**Work to complete**
1. In the Basic Energy Services filing extract, what existing facility would the New ABL Facility replace if it becomes effective?
2. Render this sentence from the Basic Energy Services filing extract in Spanish: "There can be no assurance that the New ABL Facility will become effective."
3. Extend the Basic Energy Services filing extract, starting after its final heading.

┌─ Extract

Basic Energy Services, Inc. (the “Company”) is engaged in advanced conversations with lenders to secure a new, up-to $150 million 5-year revolving credit facility secured by accounts receivable, inventory and certain related assets (the “New ABL Facility”). In the event the New ABL Facility becomes effective, the New ABL Facility will replace the existing $120 million asset-based credit facility. There can be no assurance that the New ABL Facility will become effective.

The information furnished pursuant to Item 7.01 of this Current Report on Form 8-K shall not be deemed to be “filed” for purposes of Section 18 of the Securities Exchange Act of 1934, as amended, is not subject to the liabilities of that section and is not deemed incorporated by reference in any filing of the Company under the Securities Exchange Act of 1933, as amended, except as otherwise expressly stated in such filing.

Item 8.01    Other Events.

└─
┌─ Supplied material

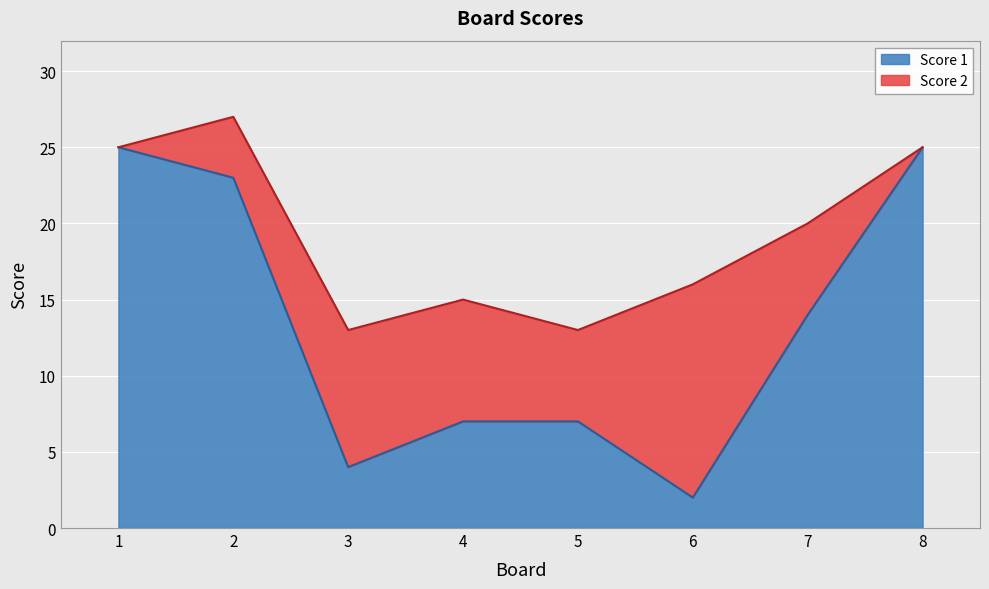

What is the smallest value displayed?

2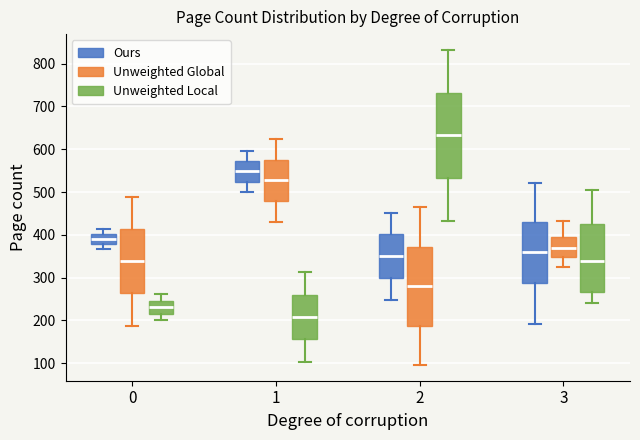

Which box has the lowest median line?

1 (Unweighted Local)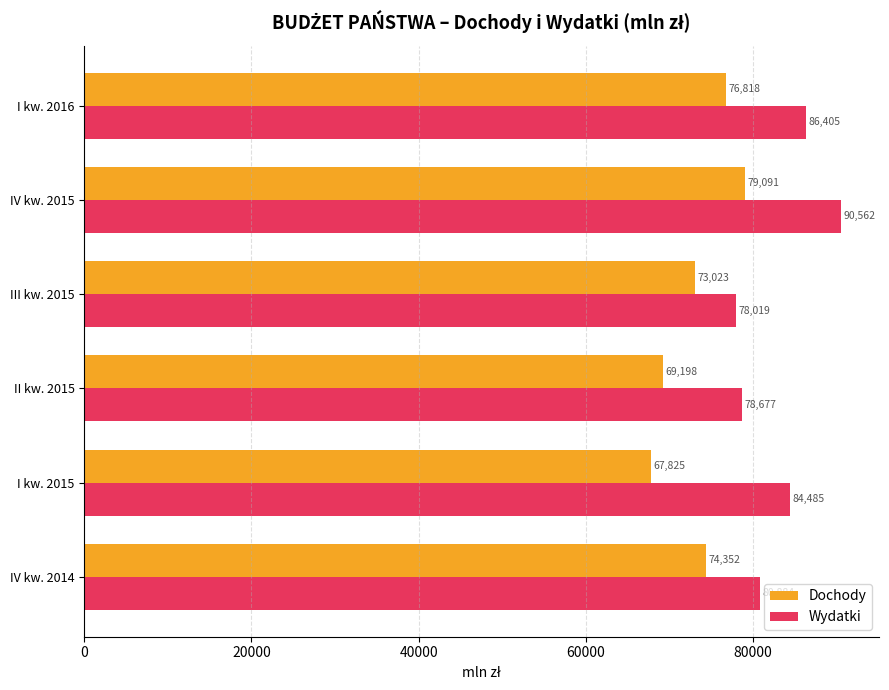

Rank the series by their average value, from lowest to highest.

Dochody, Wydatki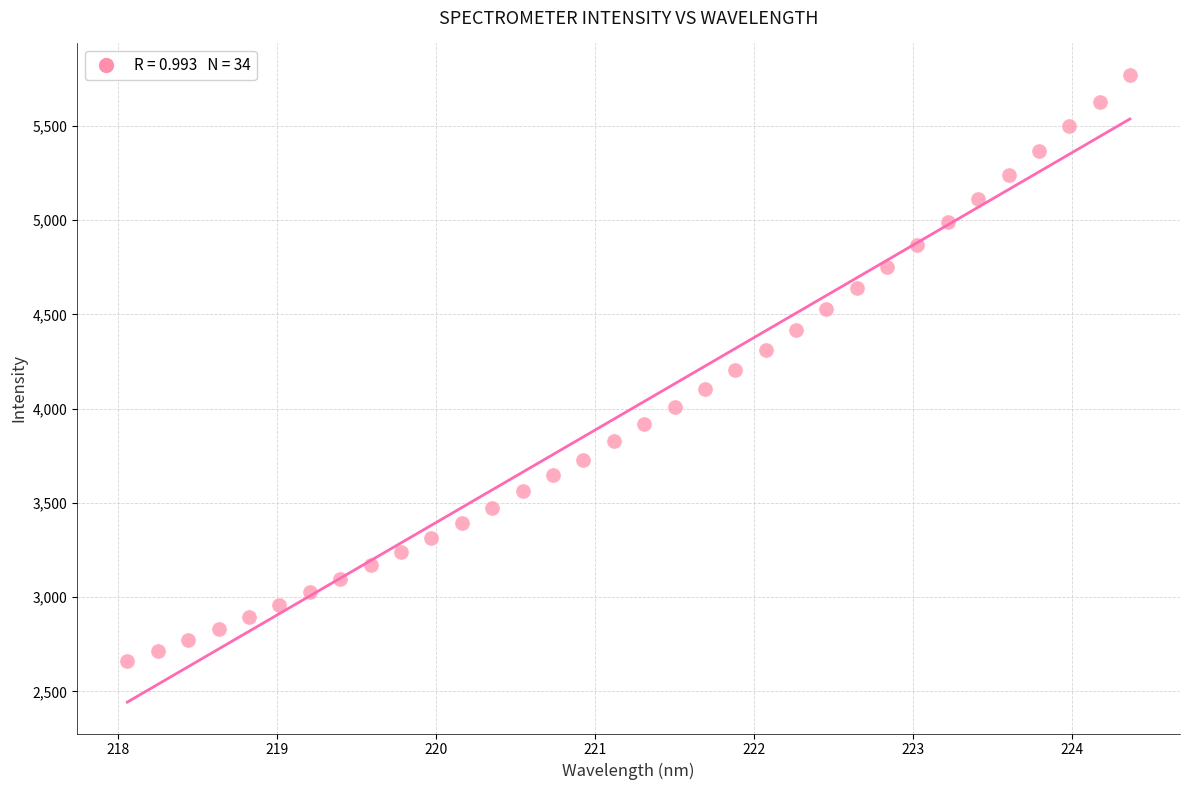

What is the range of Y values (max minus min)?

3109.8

└─

**Answers for the exercise**
1. The existing $120 million asset-based credit facility.

2. No puede garantizarse que la Nueva Línea de Crédito ABL entre en vigor.

3.
On February 28, 2018, the Company issued a press release announcing that the Company intends to offer $300 million aggregate principal amount of senior secured notes due 2023 in a private placement, not registered under the Securities Act of 1933, as amended. A copy of the press release is filed as Exhibit 99.1 hereto and is incorporated herein by reference.

Neither this Current Report on Form 8-K nor the press release attached hereto as Exhibit 99.1 constitutes an offer to sell or the solicitation of an offer to buy any security and shall not constitute an offer, solicitation or sale in any jurisdiction in which such offering, solicitation or sale would be unlawful.


Item 9.01 Financial Statements and Exhibits.

 
 
 
(d)
Exhibits.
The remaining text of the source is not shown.